A Study of BLZ945 Single Agent or BLZ945 in Combination With PDR001 in Advanced Solid Tumors

Purpose

The purpose of this first-in-human (FIH) study of BLZ945 given as a single agent or in combination with PDR001 was to characterize the safety, tolerability, pharmacokinetics (PK), pharmacodynamics, and anti-tumor activity of BLZ945, administered orally, as a single agent or in combination with PDR001, administered intravenously (i.v.) in adult patients with advanced solid tumors.

Condition

  • Advanced Solid Tumors

Eligibility

Eligible Ages
Over 18 Years
Eligible Genders
All
Accepts Healthy Volunteers
No

Inclusion Criteria

  1. Phase I: Patients with advanced/metastatic solid tumors including relapsed or refractory (r/r) glioblastoma and r/r lymphoma, with measurable or unmeasurable disease as determined by the respective response evaluation criteria. 2. Phase I: Patients with a site of disease amenable to biopsy, and willing to undergo a new tumor biopsy at screening, and during treatment. 3. Phase II: Patients with advanced/metastatic/recurrent isocitrate dehydrogenase (IDH) wild-type glioblastoma, with at least one measurable lesion as determined by RANO

Exclusion Criteria

  1. History of severe hypersensitivity reactions to monoclonal antibodies. 2. Impaired cardiac function or clinically significant cardiac disease. 3. Active autoimmune disease or a documented history of autoimmune disease. 4. Systemic steroid therapy or any immunosuppressive therapy 5. Use of any vaccines against infectious diseases within 4 weeks of initiation of study treatment. 6. Patient receiving treatment with medications that either strong inducers or inhibitors of CYP2C8 or CYP3A4/5, or patients receiving medication that prohibits proton pump inhibitors and that cannot be discontinued at least 1 week prior to start of treatment and for the duration of the study. 7. Presence of symptomatic central nervous system (CNS) metastases, or CNS metastases that require local CNS-directed therapy (such as radiotherapy or surgery), or increasing doses of corticosteroids within the prior 2 weeks before start of study treatment (not applicable for glioblastoma).

Study Design

Phase
Phase 1/Phase 2
Study Type
Interventional
Allocation
Non-Randomized
Intervention Model
Parallel Assignment
Primary Purpose
Treatment
Masking
None (Open Label)

Arm Groups

ArmDescriptionAssigned Intervention
Experimental
BLZ945 single agent 		BLZ945 administered as single agent
  • Drug: BLZ945
    BLZ945 administered orally as a capsule.
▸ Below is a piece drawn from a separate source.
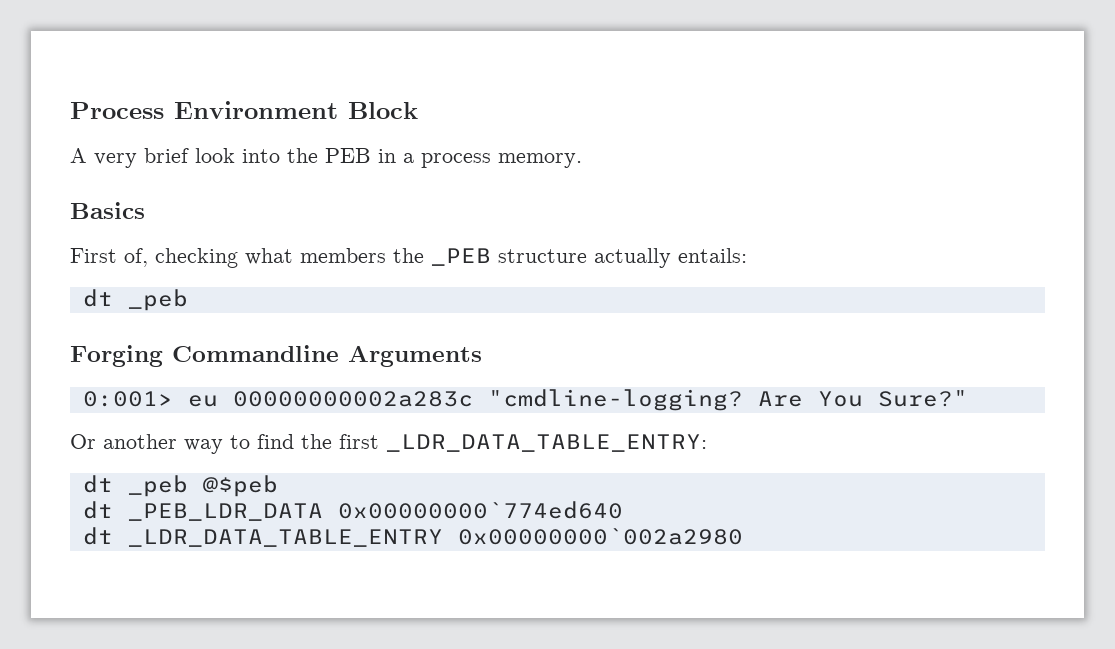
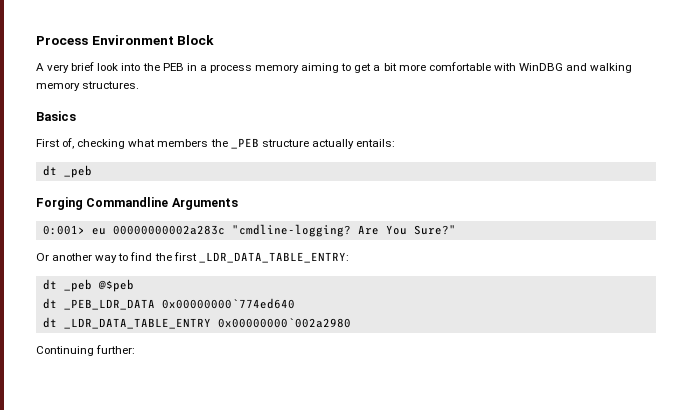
[498,153,582,168] memory. -> [255,62,633,73] [36,81,140,91] memory aiming to get a bit more comfortable with WinDBG and walking memory structures.
(743, 536) none -> [36,345,136,356] // Continuing further:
Up to five alternative dosing schedules were evaluated: once per day (QD) 7 days on/7 days off (i.e., administer BLZ945 for 7 days and suspend for 7 days), QD 4 days on/10 days off, twice per day (BID) 4 days on/10 days off, once weekly (Q1W) QD and Q1W BID. Each cycle consisted of 28 days.
Experimental
BLZ945 + PDR001 		BLZ945 administered in combination with PDR001
  • Drug: BLZ945
    BLZ945 administered orally as a capsule. Up to five alternative dosing schedules were evaluated: once per day (QD) 7 days on/7 days off (i.e., administer BLZ945 for 7 days and suspend for 7 days), QD 4 days on/10 days off, twice per day (BID) 4 days on/10 days off, once weekly (Q1W) QD and Q1W BID. Each cycle consisted of 28 days.
  • Drug: PDR001
    PDR001 400 mg administered via intravenous (i.v.) infusion every 4 weeks (Q4W)
    Other names:
    • spartalizumab

More Details

Status
Terminated
Sponsor
Novartis Pharmaceuticals

Study Contact

Detailed Description

This study was a first in human, open-label, multi-center phase I/II study which consisted of a phase I dose escalation part of BLZ945 as single agent, and of BLZ945 in combination with PDR001, where alternative dosing regimens of BLZ945 were evaluated. The escalation was guided by a Bayesian logistic regression model with overdose control. Once the maximum tolerated dose (MTD) / recommended phase 2 dose (RP2D) for BLZ945 as single agent was established, a phase II part could commence, should signs of antitumor activity had been seen during the phase I. Once the MTD/RP2D for BLZ945 in combination with PDR001 was established, a phase II part could commence. Phase I part of the study involved patients with advanced solid tumors, including patients with recurrent glioblastoma and patients with Hodgkin's lymphoma, and phase II part patients with relapsed or refractory glioblastoma. A separate Japanese single agent dose escalation was performed in order to ensure that the safety and pharmacokinetic profiles of BLZ945 single agent were adequately characterized in Japanese patients. The Japanese dose escalation for BLZ945 single agent run separately from the ongoing global dose escalation. No Japanese patients were enrolled in phase II part according to protocol. The enrollment of the Japanese cohort was halted per investigator letter, dated 18-Jun-2021.